Friday, September 28, 2012

REVOLUTION NEEDS SPARK TO LIGHT UP NEW TV SEASON

The new TV season is shaping up to be a slim one for science fiction fans. Several shows will be returning, of course—the final season of J.J. Abrams’ excellent FRINGE, the more paranormal SUPERNATURAL and WAREHOUSE 13 and the thrillers PERSON OF INTEREST and NIKITA, for example. (The return of the alien-battling FALLING SKIES must wait until January.)

But only one new show can claim true science fiction bona fides so far this fall: NBC’s REVOLUTION, a near-future post-apocalyptic adventure series from the minds of J.J. Abrams and Eric Kripke (of SUPERNATURAL fame). First episodes were directed by Jon Favreau (IRON MAN). So right away I’m thinking, with this much talent how can you possibly go wrong?

The short answer is: by not following your own creative instincts and letting the network dictate your parameters. Take the premise, for example. One day in the not too distant future, all the electricity simply stops working. All at once, without explanation. Cars crash on the highway. Planes drop out of the sky. Chaos ensues, and the country (indeed the world and all its many governments) falls apart.

This is not exactly an original idea. Science fiction author S.M. Stirling’s 2005 novel Dies the Fire, the first in his The Change trilogy, describes a time in our immediate future following a flash of light that renders all electronic devices, electricity and firearms useless. (If I remember correctly, Stirling explained that any quick thermodynamic reactions were untenable, thus no explosions, no gas combustion engines, etc. Humankind was instantly set back to the Dark Ages.) Stirling set his folks much more of a challenge and, at the same time, eliminated the basic inequalities of folks-with-guns vs. folks-without.

But, okay, ideas are not copyrightable, so we’ll move along. In REVOLUTION the assumption is made (as it always is in the post-apocalyptics) that lack of our comfy lifestyle immediately brings down our fragile government. Within fifteen years, according to the premise, we are left with nothing but a “militia” (national? local? that’s not clear yet from the two episodes I’ve seen) that terrorizes the peaceful little villages that have sprung up in former suburban cul-de-sacs. Of course, no one is allowed to own guns except the militia. Yes. The political point is as subtle as a rifle butt to the head. This will be the survivalists’ favorite new show, with extremely high ratings in places like Idaho and West Virginia.

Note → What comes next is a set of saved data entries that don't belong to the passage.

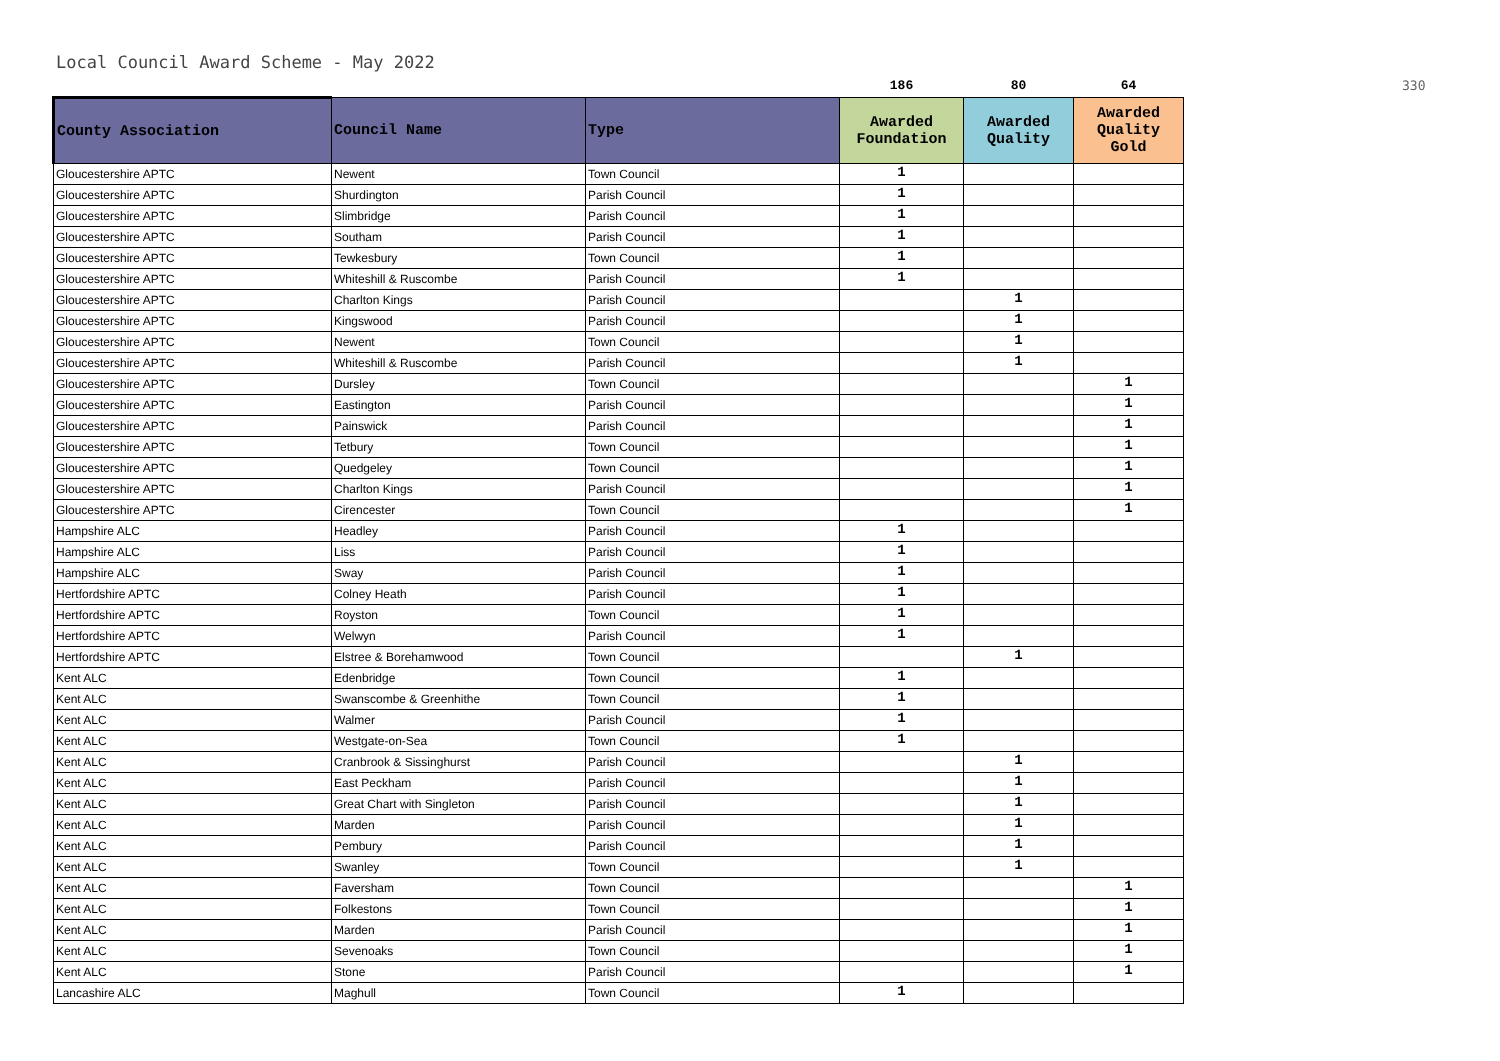Local Council Award Scheme - May 2022
| | | | 186 | 80 | 64 | 330 |
| County Association | Council Name | Type | Awarded Foundation | Awarded Quality | Awarded Quality Gold | |
| Gloucestershire APTC | Newent | Town Council | 1 | | | |
| Gloucestershire APTC | Shurdington | Parish Council | 1 | | | |
| Gloucestershire APTC | Slimbridge | Parish Council | 1 | | | |
| Gloucestershire APTC | Southam | Parish Council | 1 | | | |
| Gloucestershire APTC | Tewkesbury | Town Council | 1 | | | |
| Gloucestershire APTC | Whiteshill & Ruscombe | Parish Council | 1 | | | |
| Gloucestershire APTC | Charlton Kings | Parish Council | | 1 | | |
| Gloucestershire APTC | Kingswood | Parish Council | | 1 | | |
| Gloucestershire APTC | Newent | Town Council | | 1 | | |
| Gloucestershire APTC | Whiteshill & Ruscombe | Parish Council | | 1 | | |
| Gloucestershire APTC | Dursley | Town Council | | | 1 | |
| Gloucestershire APTC | Eastington | Parish Council | | | 1 | |
| Gloucestershire APTC | Painswick | Parish Council | | | 1 | |
| Gloucestershire APTC | Tetbury | Town Council | | | 1 | |
| Gloucestershire APTC | Quedgeley | Town Council | | | 1 | |
| Gloucestershire APTC | Charlton Kings | Parish Council | | | 1 | |
| Gloucestershire APTC | Cirencester | Town Council | | | 1 | |
| Hampshire ALC | Headley | Parish Council | 1 | | | |
| Hampshire ALC | Liss | Parish Council | 1 | | | |
| Hampshire ALC | Sway | Parish Council | 1 | | | |
| Hertfordshire APTC | Colney Heath | Parish Council | 1 | | | |
| Hertfordshire APTC | Royston | Town Council | 1 | | | |
| Hertfordshire APTC | Welwyn | Parish Council | 1 | | | |
| Hertfordshire APTC | Elstree & Borehamwood | Town Council | | 1 | | |
| Kent ALC | Edenbridge | Town Council | 1 | | | |
| Kent ALC | Swanscombe & Greenhithe | Town Council | 1 | | | |
| Kent ALC | Walmer | Parish Council | 1 | | | |
| Kent ALC | Westgate-on-Sea | Town Council | 1 | | | |
| Kent ALC | Cranbrook & Sissinghurst | Parish Council | | 1 | | |
| Kent ALC | East Peckham | Parish Council | | 1 | | |
| Kent ALC | Great Chart with Singleton | Parish Council | | 1 | | |
| Kent ALC | Marden | Parish Council | | 1 | | |
| Kent ALC | Pembury | Parish Council | | 1 | | |
| Kent ALC | Swanley | Town Council | | 1 | | |
| Kent ALC | Faversham | Town Council | | | 1 | |
| Kent ALC | Folkestons | Town Council | | | 1 | |
| Kent ALC | Marden | Parish Council | | | 1 | |
| Kent ALC | Sevenoaks | Town Council | | | 1 | |
| Kent ALC | Stone | Parish Council | | | 1 | |
| Lancashire ALC | Maghull | Town Council | 1 | | | |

We skip all the ugliness from The Day the Lights Went Out until 15 years later, when the militia roams the countryside unopposed except for a few stubborn resisters who insist on hoarding U.S. flags and shooting their own deer for supper. So we can’t know how the poorly equipped militia (on horseback) managed to subdue the armed populace. We see scenes in which only a few of the members of a militia squad have guns and are taken down by one man with a sword. (Really? Maybe it’s just a lack of proper training.) Seems to me there are enough guns in the hands of private individuals in the country right now that this particular militia wouldn’t get very far. The show’s writers either need to beef up the militia or beat down the resisters.

This being network television post-HUNGER GAMES, we must have a female teenage protagonist and her rival/love interest teen heartthrob counterpoint. In this case, the girl is Charlie Matheson (Tracy Spiradakos), whose father (killed in the first episode) may have had something to do with the blackout. Charlie is searching for her brother who has been taken by the leader of the militia (Giancarlo Esposito). Of course, she carries the requisite bow weapon—at least they adapted it to a crossbow. On a quest to rescue her brother, she meets Danny, a mysteriously protective member of the enemy militia, etc.

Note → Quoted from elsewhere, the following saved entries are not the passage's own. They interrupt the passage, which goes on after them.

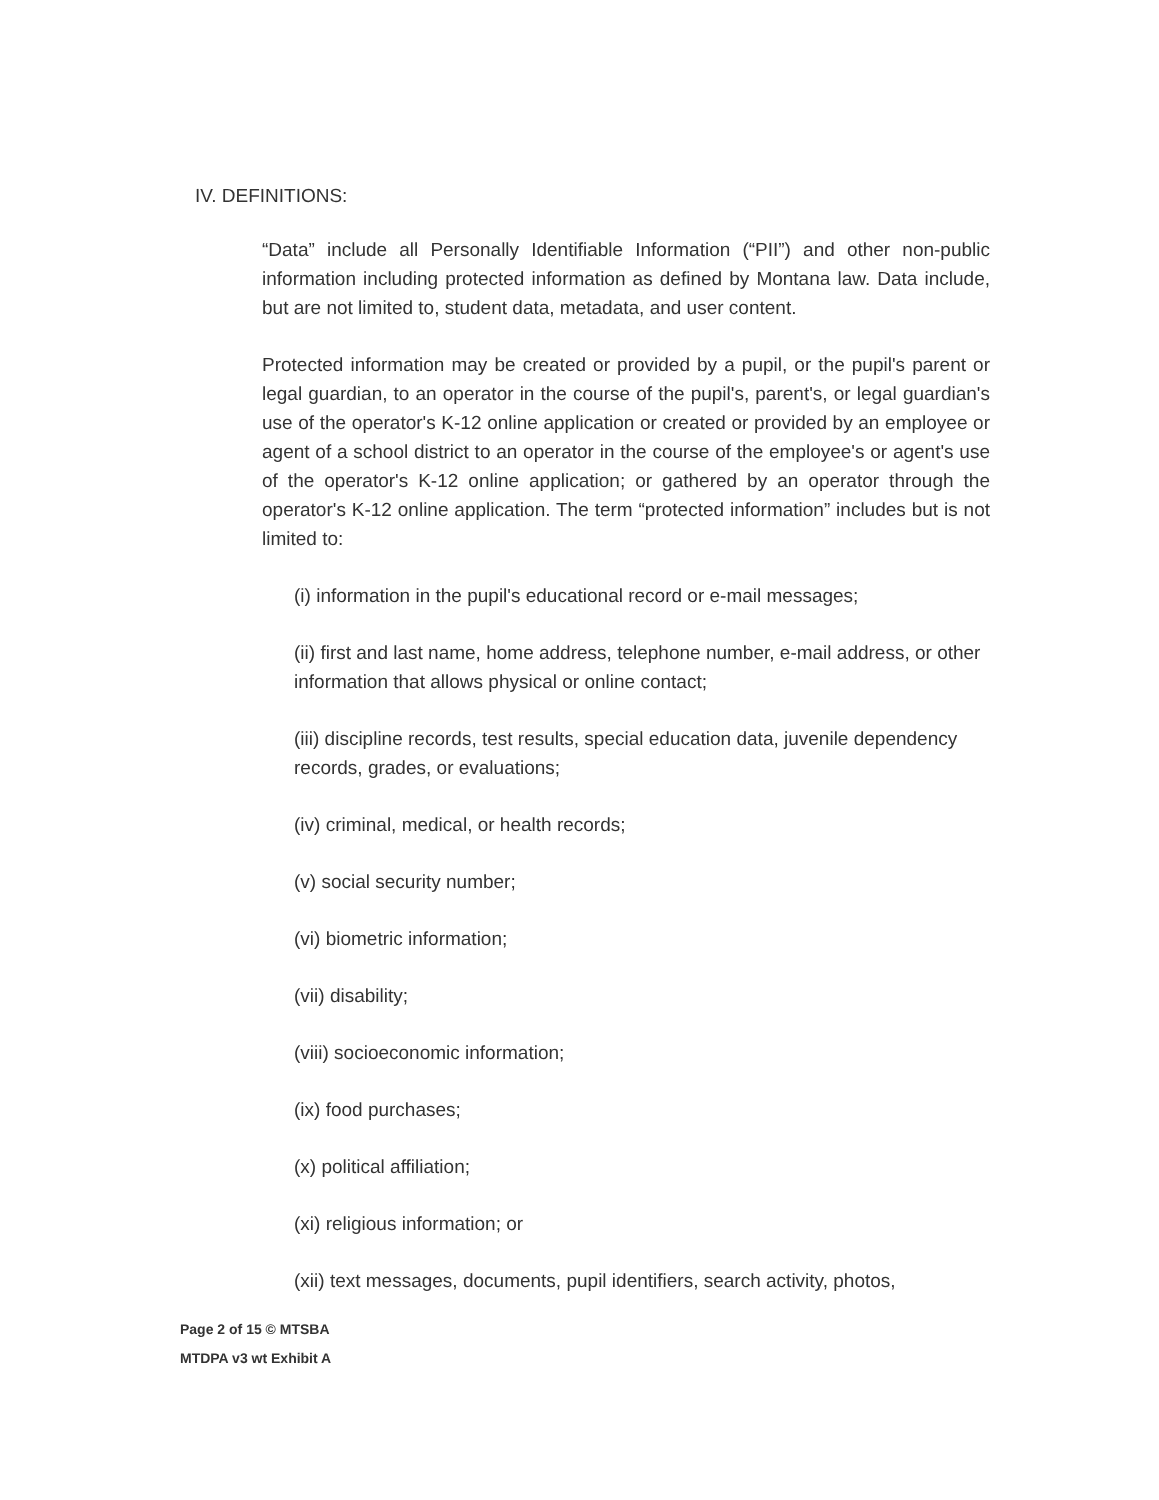IV. DEFINITIONS:
“Data” include all Personally Identifiable Information (“PII”) and other non-public information including protected information as defined by Montana law. Data include, but are not limited to, student data, metadata, and user content.
Protected information may be created or provided by a pupil, or the pupil's parent or legal guardian, to an operator in the course of the pupil's, parent's, or legal guardian's use of the operator's K-12 online application or created or provided by an employee or agent of a school district to an operator in the course of the employee's or agent's use of the operator's K-12 online application; or gathered by an operator through the operator's K-12 online application. The term “protected information” includes but is not limited to:
(i) information in the pupil's educational record or e-mail messages;
(ii) first and last name, home address, telephone number, e-mail address, or other information that allows physical or online contact;
(iii) discipline records, test results, special education data, juvenile dependency records, grades, or evaluations;
(iv) criminal, medical, or health records;
(v) social security number;
(vi) biometric information;
(vii) disability;
(viii) socioeconomic information;
(ix) food purchases;
(x) political affiliation;
(xi) religious information; or
(xii) text messages, documents, pupil identifiers, search activity, photos,
Page 2 of 15 © MTSBA
MTDPA v3 wt Exhibit A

I would already have stopped watching if that was all there was to this show. I don’t like teen protagonists. I don’t like the thinly-veiled politics. So far, the SF clichés have run amok. But a couple of little plot twists came in toward the end of the second episode that added some interest to the adult characters that may keep me watching for another few episodes. After all, as SF fans, we can’t be too picky this season. Next week, the military thriller LAST RESORT promises Andre Braugher in a RED OCTOBER-meets-LOST kind of story. I’m willing to expand the SF ranks to include a spooky nuclear war conspiracy scenario, and I’ll review it next Friday.

Cheers, Donna

1 comment:

  1. From the promos, REVOLUTION looked promising, but reading your spin it now sounds like a slightly modified Hunger Games. *sigh* No thanks. Not for me. I may give an episode or two a look via recording, but yet another unrealistic scenario souped up with a dose of teen angst just isn't my cup of Romulan ale.

    As for LAST RESORT, I did see bits and pieces of the first episode. "Outlandish" comes to mind right off the bat, but I need to view the entire episode in sequence to come up with a fair assessment.

    Sure would love to see another intelligent breakthrough Science Fiction series like Firefly or Defying Gravity introduced. (But then, of course, it would no doubt be canceled in its first season.)